On Wednesday, 11 September 2013 at 20:16:52 UTC, H. S. Teoh wrote:
On Wed, Sep 11, 2013 at 10:07:02PM +0200, Jacob Carlborg wrote:
On 2013-09-11 17:09, Dicebot wrote:

>Those should be provided as sources and built by dub too.
>Distributing binary packages requires both package signing and
>reasonable web of trust - something that is not easy to "just
>implement" from scratch. Otherwise any single malicious >package may
>ruin reputation of the whole system.

The same can be said of malicious source code. Just because it wasn't precompiled for you doesn't mean you're going to read through every line to ensure there are no malicious bits before compiling and using it. Using the package at all -- regardless of whether it's source or binary
-- implies a certain level of trust already.

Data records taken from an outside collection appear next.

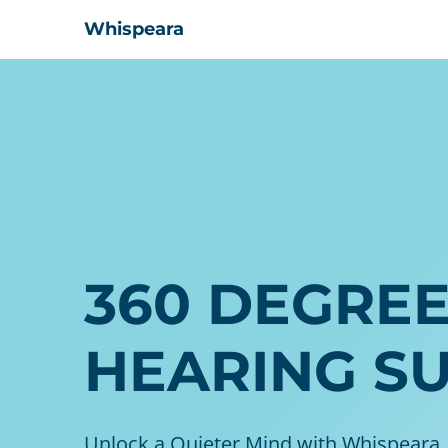
Whispeara
360 DEGRE
HEARING S
Unlock a Quieter Mind with Whispeara,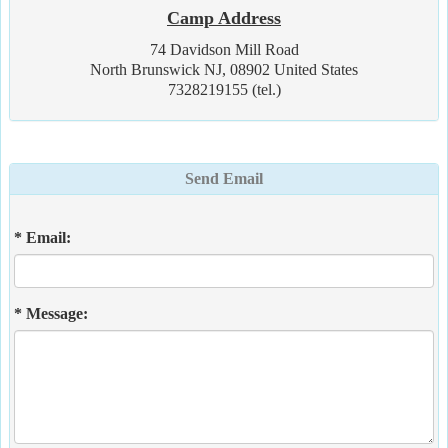
Camp Address
74 Davidson Mill Road
North Brunswick NJ, 08902 United States
7328219155 (tel.)
Send Email
* Email:
* Message: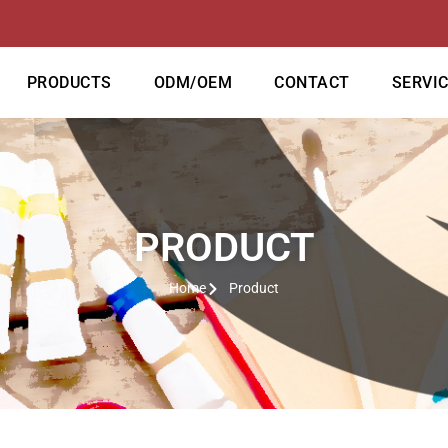
PRODUCTS
ODM/OEM
CONTACT
SERVI
PRODUCT
Home
Product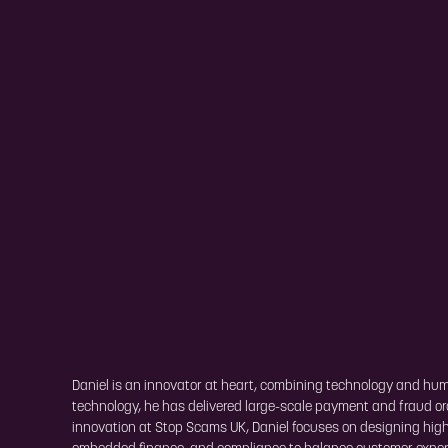
Daniel is an innovator at heart, combining technology and human
technology, he has delivered large-scale payment and fraud or
innovation at Stop Scams UK, Daniel focuses on designing high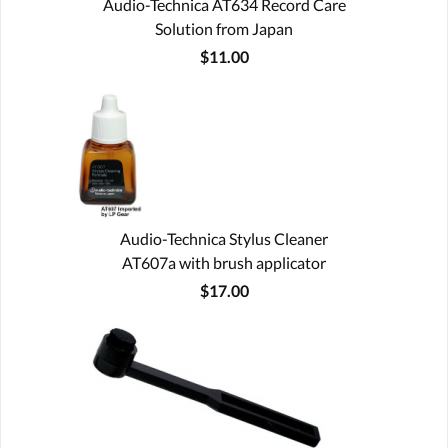
Audio-Technica AT634 Record Care
Solution from Japan
$11.00
Audio-Technica Stylus Cleaner
AT607a with brush applicator
$17.00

Source packages are never trusted by default. It is your (and community) responsibility to verify the source if it is important. Or just ignore the possible consequences if it is not worth it. Contrary to this, binary package does not leave any verification options and in absence of any package signing / trust network one has no other choice but to always consider those harmful.

It is subtle but important difference. As far as I am aware, all major Linux distributions have rather complex infrastructure that assures basic package safety. It is imperfect, of course, but any custom system will be far far away even from that.